Photographed by Kris Rodammer

The next day I started early with graceful but energetic poses held for 8 seconds, while balanced on a rounded bar and holding onto a beam and dressed in glorious kimonos. This was with a photographer I last saw three years ago, and his handheld methods with bright backlight which create focused but blurry photos with a painterly look are as beautiful as ever. Afterwards I had traffic to get though for a short shoot in another part of the city. I originally had one more shoot on my agenda, but the photographer had to cancel to care for his wife, and by honoring my cancellation policy I know we will be scheduling together again later. This meant by 3  pm I was visiting my aunt and cousin, catching up on some details from the past two years and recent weeks in their lives,  while visiting my cousin’s school and enjoying a community favorite diner. I did a slideshow from my South American Journey, and realized how much I need to organize my photos to include photos from the jungle and period after I no longer had my iphone and remove my occasional nude photos from an awesome tree I was on.

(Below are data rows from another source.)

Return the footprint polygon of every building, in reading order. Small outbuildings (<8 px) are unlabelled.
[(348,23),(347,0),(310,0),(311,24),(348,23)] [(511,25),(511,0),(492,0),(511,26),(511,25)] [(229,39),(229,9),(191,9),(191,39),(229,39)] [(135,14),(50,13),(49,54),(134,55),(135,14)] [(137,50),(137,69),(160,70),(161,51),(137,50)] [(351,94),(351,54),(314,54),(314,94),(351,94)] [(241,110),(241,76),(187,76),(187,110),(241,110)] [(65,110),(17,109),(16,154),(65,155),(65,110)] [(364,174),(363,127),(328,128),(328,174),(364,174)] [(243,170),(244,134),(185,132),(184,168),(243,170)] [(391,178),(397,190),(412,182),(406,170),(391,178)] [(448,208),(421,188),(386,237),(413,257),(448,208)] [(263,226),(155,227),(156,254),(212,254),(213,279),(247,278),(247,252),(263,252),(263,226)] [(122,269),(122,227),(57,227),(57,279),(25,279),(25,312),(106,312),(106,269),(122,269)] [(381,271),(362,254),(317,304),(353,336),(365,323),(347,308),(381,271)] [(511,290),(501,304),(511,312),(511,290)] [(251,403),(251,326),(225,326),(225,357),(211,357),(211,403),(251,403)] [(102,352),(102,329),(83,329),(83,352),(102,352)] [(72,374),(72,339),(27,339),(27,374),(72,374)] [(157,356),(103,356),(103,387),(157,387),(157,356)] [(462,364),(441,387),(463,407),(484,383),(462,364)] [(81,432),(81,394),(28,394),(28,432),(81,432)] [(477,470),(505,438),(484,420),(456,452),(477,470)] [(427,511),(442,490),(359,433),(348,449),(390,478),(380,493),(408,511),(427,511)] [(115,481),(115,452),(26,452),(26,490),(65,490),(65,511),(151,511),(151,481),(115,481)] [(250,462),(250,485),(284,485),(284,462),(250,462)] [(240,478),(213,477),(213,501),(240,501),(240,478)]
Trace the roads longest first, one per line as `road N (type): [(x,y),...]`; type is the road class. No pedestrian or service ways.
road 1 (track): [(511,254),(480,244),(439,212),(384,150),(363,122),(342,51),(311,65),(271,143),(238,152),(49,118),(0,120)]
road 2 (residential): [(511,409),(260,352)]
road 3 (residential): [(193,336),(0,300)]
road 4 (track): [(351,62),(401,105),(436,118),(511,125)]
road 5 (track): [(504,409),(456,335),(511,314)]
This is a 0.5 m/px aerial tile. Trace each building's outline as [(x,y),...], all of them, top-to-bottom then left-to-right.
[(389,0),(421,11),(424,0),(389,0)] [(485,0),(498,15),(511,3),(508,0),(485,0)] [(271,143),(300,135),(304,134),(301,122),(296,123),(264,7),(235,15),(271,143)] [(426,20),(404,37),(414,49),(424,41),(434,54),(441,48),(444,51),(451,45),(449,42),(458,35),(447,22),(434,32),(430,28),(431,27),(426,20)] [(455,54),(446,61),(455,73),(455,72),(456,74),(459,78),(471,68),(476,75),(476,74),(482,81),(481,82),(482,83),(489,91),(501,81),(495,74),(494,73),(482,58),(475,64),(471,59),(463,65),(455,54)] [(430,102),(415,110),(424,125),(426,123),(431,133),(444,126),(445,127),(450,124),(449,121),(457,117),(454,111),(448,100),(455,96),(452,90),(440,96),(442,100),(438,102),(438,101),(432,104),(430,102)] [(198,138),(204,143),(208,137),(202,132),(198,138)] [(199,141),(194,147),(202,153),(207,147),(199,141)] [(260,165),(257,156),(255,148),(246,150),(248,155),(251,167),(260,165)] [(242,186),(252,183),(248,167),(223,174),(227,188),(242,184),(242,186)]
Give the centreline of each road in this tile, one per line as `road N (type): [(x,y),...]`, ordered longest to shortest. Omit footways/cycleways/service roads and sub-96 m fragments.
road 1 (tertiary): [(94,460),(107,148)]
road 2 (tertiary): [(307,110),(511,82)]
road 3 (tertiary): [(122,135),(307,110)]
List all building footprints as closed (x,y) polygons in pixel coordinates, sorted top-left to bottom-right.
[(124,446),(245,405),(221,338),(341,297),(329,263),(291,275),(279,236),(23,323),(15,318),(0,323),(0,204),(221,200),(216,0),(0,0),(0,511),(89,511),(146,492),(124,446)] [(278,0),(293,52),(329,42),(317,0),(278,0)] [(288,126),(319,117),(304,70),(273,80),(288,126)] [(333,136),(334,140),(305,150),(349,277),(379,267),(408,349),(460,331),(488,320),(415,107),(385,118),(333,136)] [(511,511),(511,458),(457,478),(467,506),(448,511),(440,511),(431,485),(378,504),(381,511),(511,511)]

The past 3 days have felt like Sunday, and today officially is this day. Today, Sunday, I will do a workshop at almost the border of New Hampshire, head back to the city for an evening shoot and begin my drive back to NYC. I have not decided where I will sleep for the night but somewhere on the route to NYC I will be closing my eyes and taking a rest while the sky is black. My spirit is ready for another string of adventures and photo-shoots.